Many of the techniques for interpreting bytecode transform the bytecode in some way before interpreting it. With token-threaded bytecode execution this is not necessary, however we do do this for PZ to remove the operand size bytes, and instead having a distinct opcodes for each on-disk opcode and operand size byte(s) combination.

A token-based interpreter will have a loop and switch somewhat like this:

uint8_t *ip;
uint8_t  opcode;

while (true)

   // Read the next token from the instruction stream.
   opcode = *ip;

   // Advance to the next byte in the stream.
   ip++;

   // Decide what to do
   switch (opcode) {
      case PZT_ADD_32:
         ...
         break;
      case PZT_SUB_32:
         ...
         break;
      ...
   }
}

The ip variable is the virtual machine’s instruction pointer. It points to the next byte from the instruction stream to be interpreted. The interpreter’s loop reads each byte, advances the pointer and then decides what action to perform depending on the opcode (the opcode is a token).

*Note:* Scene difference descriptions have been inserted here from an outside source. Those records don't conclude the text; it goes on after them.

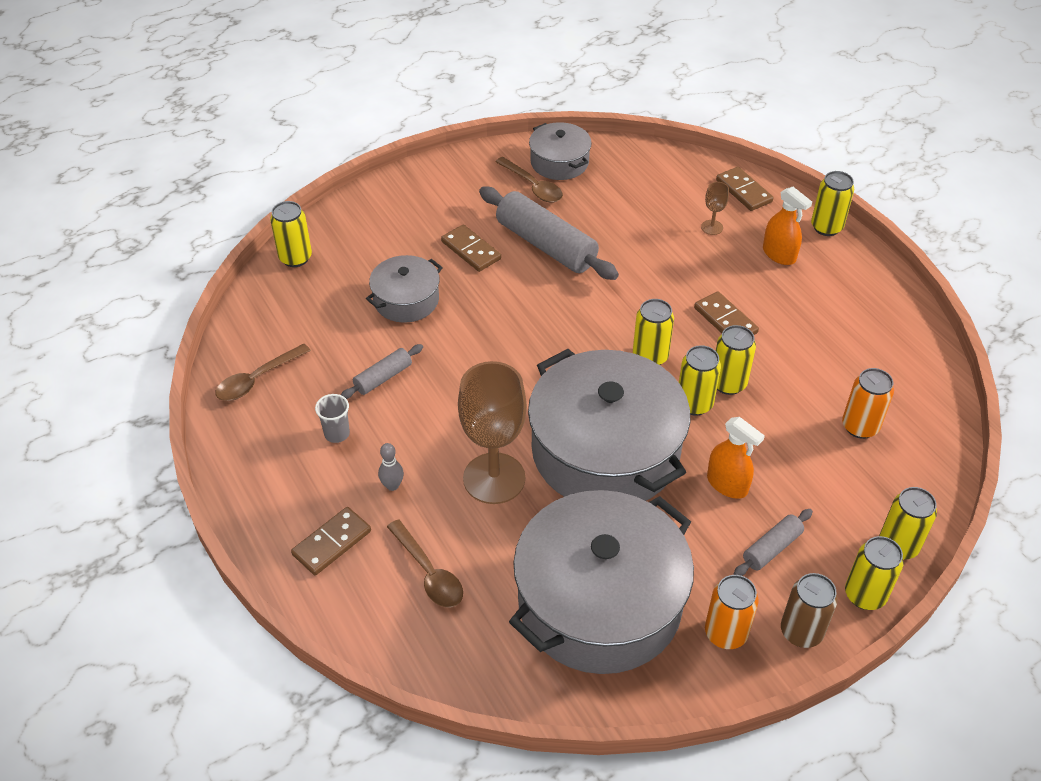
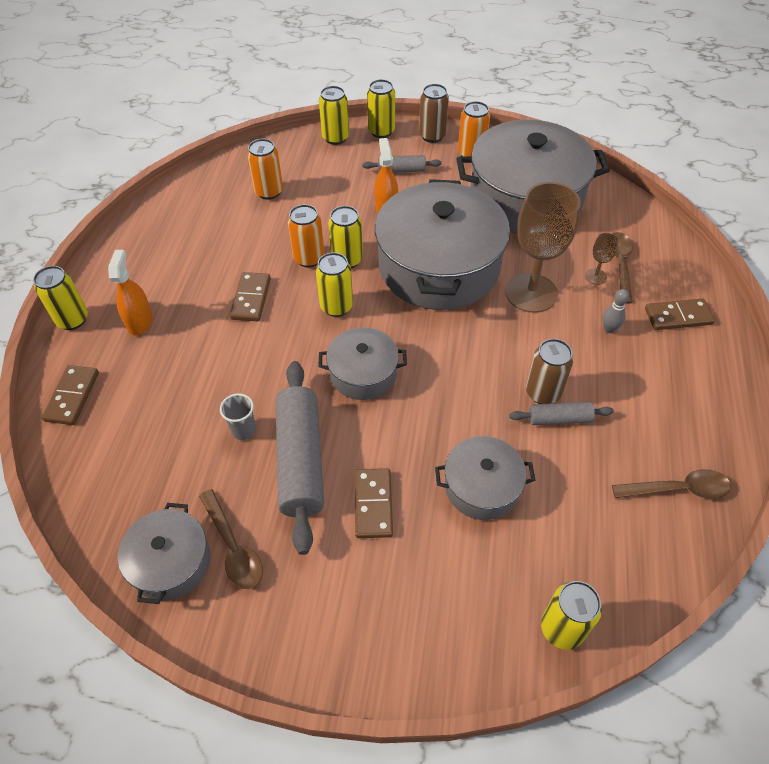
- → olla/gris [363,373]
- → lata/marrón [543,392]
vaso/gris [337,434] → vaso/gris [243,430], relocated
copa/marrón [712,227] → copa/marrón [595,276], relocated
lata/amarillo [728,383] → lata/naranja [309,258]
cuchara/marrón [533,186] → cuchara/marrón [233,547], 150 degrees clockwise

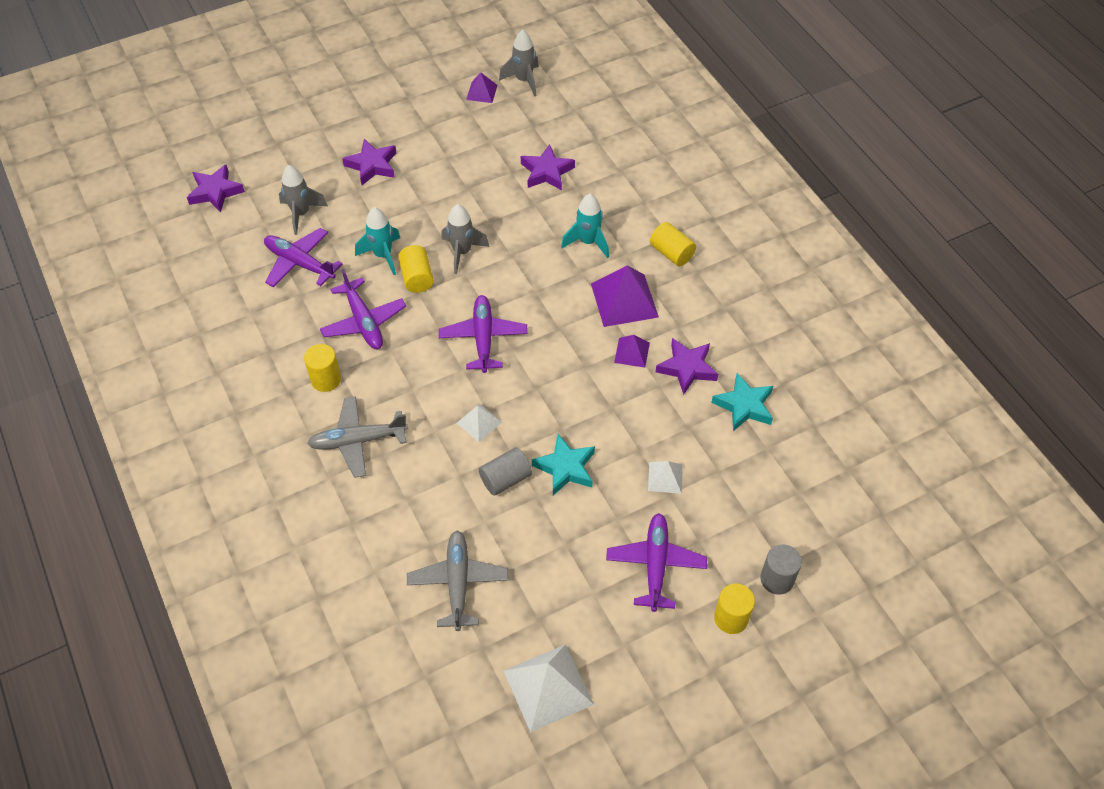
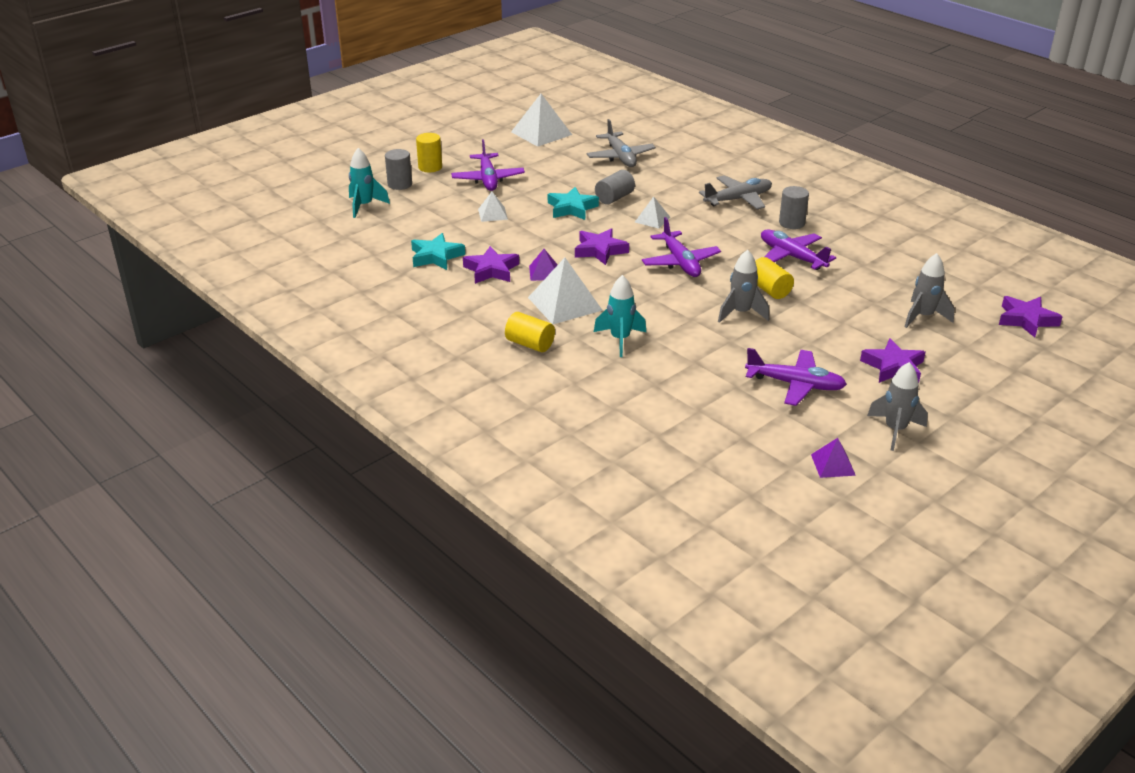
avión/morado [299,263] → avión/morado [795,384], relocated
cohete/turquesa [383,255] → cohete/turquesa [364,206], relocated
cohete/gris [524,80] → cohete/gris [895,430], relocated
estrella/morado [547,172] → estrella/morado [600,250], relocated
cilindro/amarillo [326,379] → cilindro/gris [791,223]
pirámide/morado [624,300] → pirámide/blanco [564,303]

The next thing we need to handle is immediate values. Some instructions can load data from memory, or sometimes other places like IO ports (in real machines running in supervisor mode), but some will load data from the instruction stream itself. Program constants are usually loaded this way. In Plasma’s in-memory bytecode format these values are aligned (for portability and efficiency).

case PZT_LOAD_IMMEDIATE_32:
   // Align the instruction pointer to the next 4-byte boundary if
   // necessary.
   ip = PZ_ALIGN_UP(ip, 4);

   // Read the value from the instruction stream and push it onto the
   // expression stack.
   expr_stack[++esp].u32 = *(uint32_t *)ip;

   // Move the instruction pointer to point to the next instruction.
   ip += 4;

   break;

We’ve also introduced two new variables here. expr_stack and esp. The PZ machine has two stacks, the return stack and the expression stack (called the parameter stack in Forth literature). The expression stack stores values that we’re currently working with (local variables) and saves them across procedure calls. In the PZ interpreter expr_stack points to the base of the stack and esp is an offset within it. Each stack slot is a C union and u32 is a 32bit field in that union. Treating each stack slot as a C union is a little wasteful, but it simplifies the implementation and helps things remain fairly portable.

typedef union {
    uint8_t   u8;
    int8_t    s8;
    uint16_t  u16;
    int16_t   s16;
    uint32_t  u32;
    int32_t   s32;
    uint64_t  u64;
    int64_t   s64;
    uintptr_t uptr;
    intptr_t  sptr;
    void *    ptr;
} Stack_Value;

Stack_Value     expr_stack[EXPR_STACK_SIZE];
unsigned        esp = 0;

Finally our interpreter needs to handle jumps and calls. These use an immediate value like above, but interpret it as a code address to control the program’s flow.

case PZT_CALL:
    // Align the instruction pointer to read a machine-word sized value from
    // the instruction stream.
    ip = ALIGN_UP(ip, MACHINE_WORD_SIZE);

    // Save the address of the next instruction onto the return stack.
    return_stack[++rsp] = (ip + MACHINE_WORD_SIZE);

    // Read the address to jump to, the address of the next instruction, from
    // the instruction stream and then save it into the instruction pointer.
    ip = *(uint8_t **)ip;
    break;

There are two new variables here once more. The return stack and return stack pointer. Note that in the PZ Machine there are two stacks, the return stack is separated from the expression stack. This allows a little more expressitivity within PZ, which is common to stack machines.

Further Resources

The PZ machine supports many more instructions, only the three most interesting for how to write a stack machine have been shown here. The others can be derived from these or seen in pz_run_generic.c in the Plasma source code.

  • I also suggest reading the earlier link about forth interpreters for faster (but less portable) interpreters.

  • Crafting Interpreters was recommended to me and others as a good resource on this topic.